Exercise objective
Every line in the listing is to be echoed verbatim.

Data
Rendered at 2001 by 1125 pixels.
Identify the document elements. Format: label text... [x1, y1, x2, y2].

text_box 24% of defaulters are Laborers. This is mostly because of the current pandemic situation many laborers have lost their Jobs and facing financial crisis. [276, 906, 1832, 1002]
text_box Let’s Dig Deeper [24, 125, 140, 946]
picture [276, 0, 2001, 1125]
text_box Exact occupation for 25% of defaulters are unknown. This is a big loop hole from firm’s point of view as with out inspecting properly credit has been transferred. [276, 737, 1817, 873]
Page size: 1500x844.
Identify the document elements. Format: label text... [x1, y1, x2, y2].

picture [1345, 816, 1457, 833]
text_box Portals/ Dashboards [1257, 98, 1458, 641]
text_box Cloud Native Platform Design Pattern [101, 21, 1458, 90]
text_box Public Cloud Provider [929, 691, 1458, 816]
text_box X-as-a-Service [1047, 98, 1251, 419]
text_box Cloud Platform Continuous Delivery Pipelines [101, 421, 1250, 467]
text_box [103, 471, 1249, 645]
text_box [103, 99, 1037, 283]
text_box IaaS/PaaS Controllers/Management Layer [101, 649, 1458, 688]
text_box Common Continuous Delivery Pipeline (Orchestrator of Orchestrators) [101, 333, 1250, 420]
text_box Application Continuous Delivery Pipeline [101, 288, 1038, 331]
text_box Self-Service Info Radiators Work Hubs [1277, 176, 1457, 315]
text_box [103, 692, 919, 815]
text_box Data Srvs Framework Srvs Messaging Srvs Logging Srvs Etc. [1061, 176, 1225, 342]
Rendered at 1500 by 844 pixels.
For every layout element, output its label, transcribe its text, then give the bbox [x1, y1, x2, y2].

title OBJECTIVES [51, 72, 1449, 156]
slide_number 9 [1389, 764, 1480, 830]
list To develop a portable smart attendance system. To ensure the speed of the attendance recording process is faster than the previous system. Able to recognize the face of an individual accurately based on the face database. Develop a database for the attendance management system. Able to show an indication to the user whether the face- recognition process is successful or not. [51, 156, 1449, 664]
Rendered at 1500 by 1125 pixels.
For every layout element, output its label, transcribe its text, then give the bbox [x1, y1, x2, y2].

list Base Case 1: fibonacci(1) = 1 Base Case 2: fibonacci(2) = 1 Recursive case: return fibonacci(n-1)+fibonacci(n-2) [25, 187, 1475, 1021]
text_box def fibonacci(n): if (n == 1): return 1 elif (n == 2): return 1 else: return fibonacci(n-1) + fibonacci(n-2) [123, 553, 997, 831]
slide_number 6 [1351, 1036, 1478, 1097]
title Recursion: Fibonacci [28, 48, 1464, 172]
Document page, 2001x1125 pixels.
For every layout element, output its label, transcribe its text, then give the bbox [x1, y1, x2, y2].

Task output
Rendered at 2001 by 1125 pixels.
Identify the document elements. Format: label text... [x1, y1, x2, y2].

text_box 24% of defaulters are Laborers. This is mostly because of the current pandemic situation many laborers have lost their Jobs and facing financial crisis. [276, 906, 1832, 1002]
text_box Let’s Dig Deeper [24, 125, 140, 946]
picture [276, 0, 2001, 1125]
text_box Exact occupation for 25% of defaulters are unknown. This is a big loop hole from firm’s point of view as with out inspecting properly credit has been transferred. [276, 737, 1817, 873]
Page size: 1500x844.
Identify the document elements. Format: label text... [x1, y1, x2, y2].

picture [1345, 816, 1457, 833]
text_box Portals/ Dashboards [1257, 98, 1458, 641]
text_box Cloud Native Platform Design Pattern [101, 21, 1458, 90]
text_box Public Cloud Provider [929, 691, 1458, 816]
text_box X-as-a-Service [1047, 98, 1251, 419]
text_box Cloud Platform Continuous Delivery Pipelines [101, 421, 1250, 467]
text_box [103, 471, 1249, 645]
text_box [103, 99, 1037, 283]
text_box IaaS/PaaS Controllers/Management Layer [101, 649, 1458, 688]
text_box Common Continuous Delivery Pipeline (Orchestrator of Orchestrators) [101, 333, 1250, 420]
text_box Application Continuous Delivery Pipeline [101, 288, 1038, 331]
text_box Self-Service Info Radiators Work Hubs [1277, 176, 1457, 315]
text_box [103, 692, 919, 815]
text_box Data Srvs Framework Srvs Messaging Srvs Logging Srvs Etc. [1061, 176, 1225, 342]
Rendered at 1500 by 844 pixels.
For every layout element, output its label, transcribe its text, then give the bbox [x1, y1, x2, y2].

title OBJECTIVES [51, 72, 1449, 156]
slide_number 9 [1389, 764, 1480, 830]
list To develop a portable smart attendance system. To ensure the speed of the attendance recording process is faster than the previous system. Able to recognize the face of an individual accurately based on the face database. Develop a database for the attendance management system. Able to show an indication to the user whether the face- recognition process is successful or not. [51, 156, 1449, 664]
Rendered at 1500 by 1125 pixels.
For every layout element, output its label, transcribe its text, then give the bbox [x1, y1, x2, y2].

list Base Case 1: fibonacci(1) = 1 Base Case 2: fibonacci(2) = 1 Recursive case: return fibonacci(n-1)+fibonacci(n-2) [25, 187, 1475, 1021]
text_box def fibonacci(n): if (n == 1): return 1 elif (n == 2): return 1 else: return fibonacci(n-1) + fibonacci(n-2) [123, 553, 997, 831]
slide_number 6 [1351, 1036, 1478, 1097]
title Recursion: Fibonacci [28, 48, 1464, 172]
Document page, 2001x1125 pixels.
For every layout element, output its label, transcribe its text, then give the bbox [x1, y1, x2, y2].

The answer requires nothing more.